As we ring in the new year, we’d like to kick things off in our usual fashion – with a quick recap of our most popular posts from the year just concluded. So here are our “Top 10” posts from 2017, sorted in increasing order of readership – enjoy!
10. Quick-Start Guide to the Data Science Bowl Lung Cancer Detection Challenge, Using Deep Learning, Microsoft Cognitive Toolkit and Azure GPU VMs
Lung cancer – which is the leading cancer when it comes to mortality in both women and men in the US – suffers from a low rate of early diagnosis. The Data Science Bowl competition aimed to help by having participants use machine learning to determine whether CT scans of the lung have cancerous lesions or not. Success in the competition required that data scientists get started quickly and iterate rapidly. Through this post, we showed how to compute features of scanned images with a pre-trained Convolutional Neural Network (CNN), and use these features to classify scans as cancerous or not using a boosted tree – all within one hour.
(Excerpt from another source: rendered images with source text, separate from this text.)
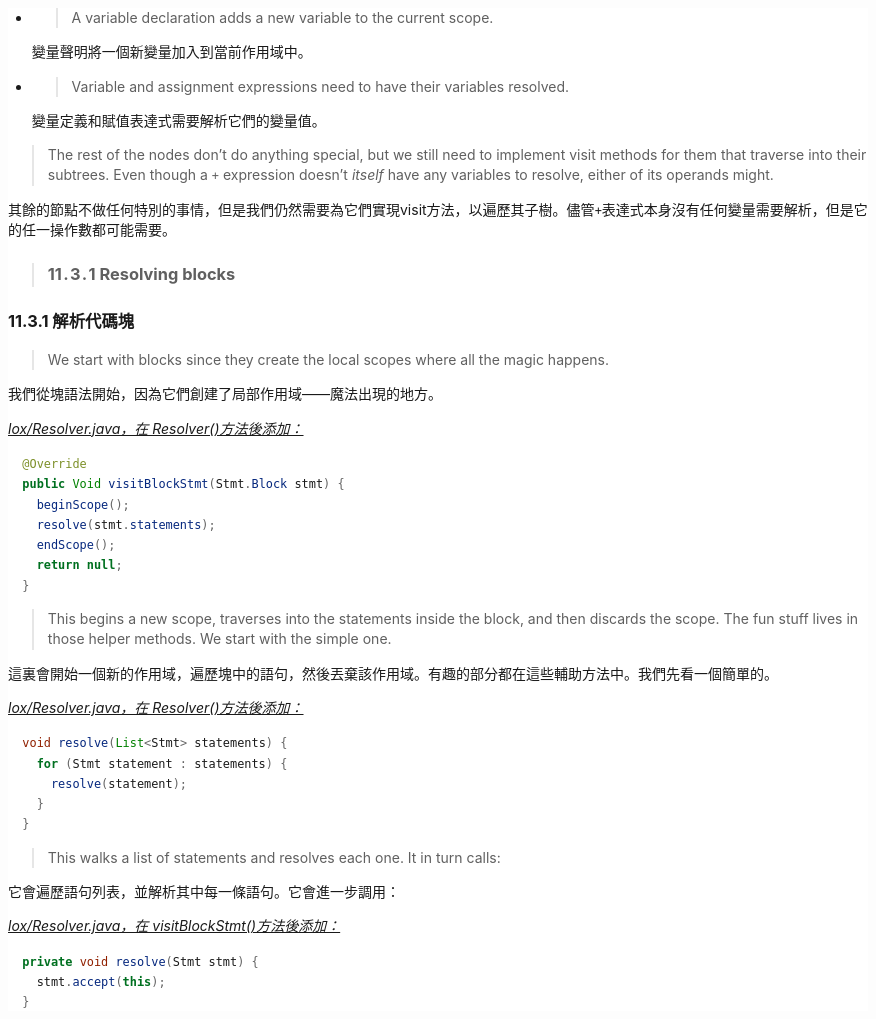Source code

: - > A variable declaration adds a new variable to the current scope.

  變量聲明將一個新變量加入到當前作用域中。

- > Variable and assignment expressions need to have their variables resolved.

  變量定義和賦值表達式需要解析它們的變量值。

> The rest of the nodes don’t do anything special, but we still need to implement visit methods for them that traverse into their subtrees. Even though a `+` expression doesn’t *itself* have any variables to resolve, either of its operands might.

其餘的節點不做任何特別的事情，但是我們仍然需要為它們實現visit方法，以遍歷其子樹。儘管`+`表達式本身沒有任何變量需要解析，但是它的任一操作數都可能需要。

> ### 11 . 3 . 1 Resolving blocks
>

### 11.3.1 解析代碼塊

> We start with blocks since they create the local scopes where all the magic happens.

我們從塊語法開始，因為它們創建了局部作用域——魔法出現的地方。

*<u>lox/Resolver.java，在 Resolver()方法後添加：</u>*

```java
  @Override
  public Void visitBlockStmt(Stmt.Block stmt) {
    beginScope();
    resolve(stmt.statements);
    endScope();
    return null;
  }
```

> This begins a new scope, traverses into the statements inside the block, and then discards the scope. The fun stuff lives in those helper methods. We start with the simple one.

這裏會開始一個新的作用域，遍歷塊中的語句，然後丟棄該作用域。有趣的部分都在這些輔助方法中。我們先看一個簡單的。

*<u>lox/Resolver.java，在 Resolver()方法後添加：</u>*

```java
  void resolve(List<Stmt> statements) {
    for (Stmt statement : statements) {
      resolve(statement);
    }
  }
```

> This walks a list of statements and resolves each one. It in turn calls:

它會遍歷語句列表，並解析其中每一條語句。它會進一步調用：

*<u>lox/Resolver.java，在 visitBlockStmt()方法後添加：</u>*

```java
  private void resolve(Stmt stmt) {
    stmt.accept(this);
  }
```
Traditionally, developers would build rules-based engines into their source code. When their knowledge of a problem became clearer, the rules engine would be modified, and existing apps would be patched and updated. With ML, however, we are training machines to recognize patterns and relationships in data across a wide group of problem sets. This training is used to build an ML model, which can be thought of as an API in that it accepts a data set and returns a result that can be acted upon. When more data is acquired, the model can be retrained to produce more accurate predictions. Couple this approach with the cloud and we can publish models online and build apps that consume them, thus removing the need for local rules engines. This means we can retrain ML models without having to touch our apps and in many cases, we remove the need to ever patch or update. This post helps demystify these topics from the viewpoint of a software developer.
How to learn about all things AI and ML from Microsoft and stay in the loop on our future offerings. Several hands-on training options are included.
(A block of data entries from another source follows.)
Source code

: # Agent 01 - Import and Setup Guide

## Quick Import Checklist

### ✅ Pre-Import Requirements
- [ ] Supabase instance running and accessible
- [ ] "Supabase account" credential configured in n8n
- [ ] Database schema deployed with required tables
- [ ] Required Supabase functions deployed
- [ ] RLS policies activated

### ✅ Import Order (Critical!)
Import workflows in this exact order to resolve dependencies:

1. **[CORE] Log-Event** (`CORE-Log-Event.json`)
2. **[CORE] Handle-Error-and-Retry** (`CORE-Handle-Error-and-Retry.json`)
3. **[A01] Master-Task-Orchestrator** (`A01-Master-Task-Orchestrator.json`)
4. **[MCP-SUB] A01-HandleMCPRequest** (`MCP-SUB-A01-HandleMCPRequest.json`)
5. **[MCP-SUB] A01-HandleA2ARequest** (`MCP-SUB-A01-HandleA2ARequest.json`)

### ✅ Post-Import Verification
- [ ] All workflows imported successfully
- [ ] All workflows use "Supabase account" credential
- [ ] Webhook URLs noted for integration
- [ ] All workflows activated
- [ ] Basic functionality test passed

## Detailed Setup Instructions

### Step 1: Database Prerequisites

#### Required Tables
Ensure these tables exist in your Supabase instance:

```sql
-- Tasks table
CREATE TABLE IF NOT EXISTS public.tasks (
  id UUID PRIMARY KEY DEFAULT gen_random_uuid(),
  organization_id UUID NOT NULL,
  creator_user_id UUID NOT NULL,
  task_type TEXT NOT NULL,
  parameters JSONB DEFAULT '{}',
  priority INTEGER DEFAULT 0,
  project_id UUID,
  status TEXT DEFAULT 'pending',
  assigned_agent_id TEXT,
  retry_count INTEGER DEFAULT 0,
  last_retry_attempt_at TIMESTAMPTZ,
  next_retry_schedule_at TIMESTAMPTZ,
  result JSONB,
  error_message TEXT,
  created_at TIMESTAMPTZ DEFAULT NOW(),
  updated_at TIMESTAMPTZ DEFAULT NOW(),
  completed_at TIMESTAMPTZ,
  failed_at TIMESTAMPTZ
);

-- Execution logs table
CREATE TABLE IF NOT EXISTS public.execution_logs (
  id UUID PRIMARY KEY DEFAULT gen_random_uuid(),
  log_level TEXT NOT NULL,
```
Our announcement of the Microsoft Machine Learning library for Apache Spark. This library helps you increase your productivity on Spark, increase your rate of experimentation, and take advantage of cutting-edge ML techniques including deep learning on very large datasets.
How to create an end-to-end text classification system using deep learning on Azure. The CNNs discussed in this post were trained at the character level, i.e. we do not use words or groups of words as the input to a network. Rather, we encode each sentence as a matrix, mapping each character of the sentence to a dictionary. The resulting matrix is fed into a convolutional network, which can learn increasingly abstract hierarchical representations of this input. These features are used to determine the class of the text. We demonstrate how easy it is to train one of these networks on our high-performance GPU DSVMs by distributed computation with 4 GPUs. Once the model is trained, one can quickly create a web service in Azure Web Apps to host the prediction system. The code used for this is open source and accessible via this post.
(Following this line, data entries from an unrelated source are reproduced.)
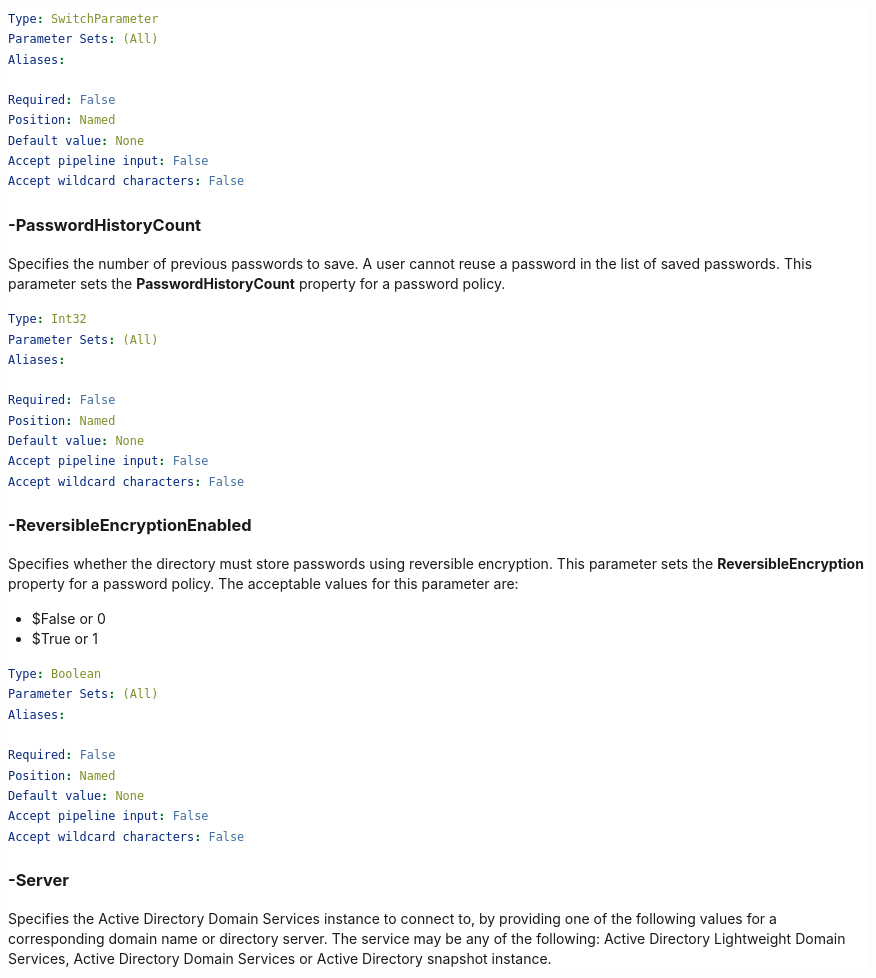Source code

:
 ```yaml
Type: SwitchParameter
Parameter Sets: (All)
Aliases: 

Required: False
Position: Named
Default value: None
Accept pipeline input: False
Accept wildcard characters: False
```

### -PasswordHistoryCount
Specifies the number of previous passwords to save.
A user cannot reuse a password in the list of saved passwords.
This parameter sets the **PasswordHistoryCount** property for a password policy.

```yaml
Type: Int32
Parameter Sets: (All)
Aliases: 

Required: False
Position: Named
Default value: None
Accept pipeline input: False
Accept wildcard characters: False
```

### -ReversibleEncryptionEnabled
Specifies whether the directory must store passwords using reversible encryption.
This parameter sets the **ReversibleEncryption** property for a password policy.
The acceptable values for this parameter are:

- $False or 0
- $True or 1

```yaml
Type: Boolean
Parameter Sets: (All)
Aliases: 

Required: False
Position: Named
Default value: None
Accept pipeline input: False
Accept wildcard characters: False
```

### -Server
Specifies the Active Directory Domain Services instance to connect to, by providing one of the following values for a corresponding domain name or directory server.
The service may be any of the following:  Active Directory Lightweight Domain Services, Active Directory Domain Services or Active Directory snapshot instance.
The Microsoft Cognitive Toolkit, previously known as CNTK, is a system for deep learning that is used extensively by a variety of Microsoft products, by companies worldwide with a need to deploy deep learning at scale, and by students interested in the latest algorithms and techniques to speed advances in areas such as image recognition, speech and more. Cognitive Toolkit can be used on-premises or in the cloud with Azure GPUs, and is available on GitHub via an open source license.
We introduced the Windows Server 2016 version of our extremely popular Azure Data Science Virtual Machine (DSVM), and it included many new additions such as unified support for Deep Learning on GPU or CPU-only based virtual machines, and an upgrade to the latest version of the Microsoft R Server 9.1 (Note: The latter product was renamed the Microsoft Machine Learning Server later in 2017).
We launched Microsoft Machine Learning Server 9.2, our most comprehensive ML / AI platform for the enterprise, with many exciting updates such as full data science lifecycle support (i.e. for data preparation, modeling and operationalization), Python as a peer to R, and a repertoire of high performance distributed ML and advanced analytics algorithm packages. This flexible platform offers a choice of languages and brings together the best of open source and proprietary innovations. It enables best-in-class operationalization support for batch and real-time. We also announced simplified licensing as part of this announcement.
AI is widely expected define the next generation of software. Given all the hype and confusing terminology out there, we created an edX overview course for those of you who are just getting started. The course was designed to help participants explore key concepts and underlying technologies, and to get started with using AI to build intelligent apps.
Our top post of 2017 is relevant to pretty much anybody who wants their machine learning to be quicker: Boosted decision trees are responsible for more than half the winning solutions in ML challenges, according to trusted sources. In addition to superior performance, these algorithms have practical appeal as they require minimal tuning. This post evaluates two popular tree boosting software packages, XGBoost and LightGBM, including their GPU implementations. We explain the algorithms behind these libraries and evaluate them across different datasets. All code is open source and included as part of the post.
So, there you have it! Stay tuned to this channel for more exciting ML and AI platform news from Microsoft through 2018. And here’s wishing all our readers a very happy and prosperous new year!
ML Blog Team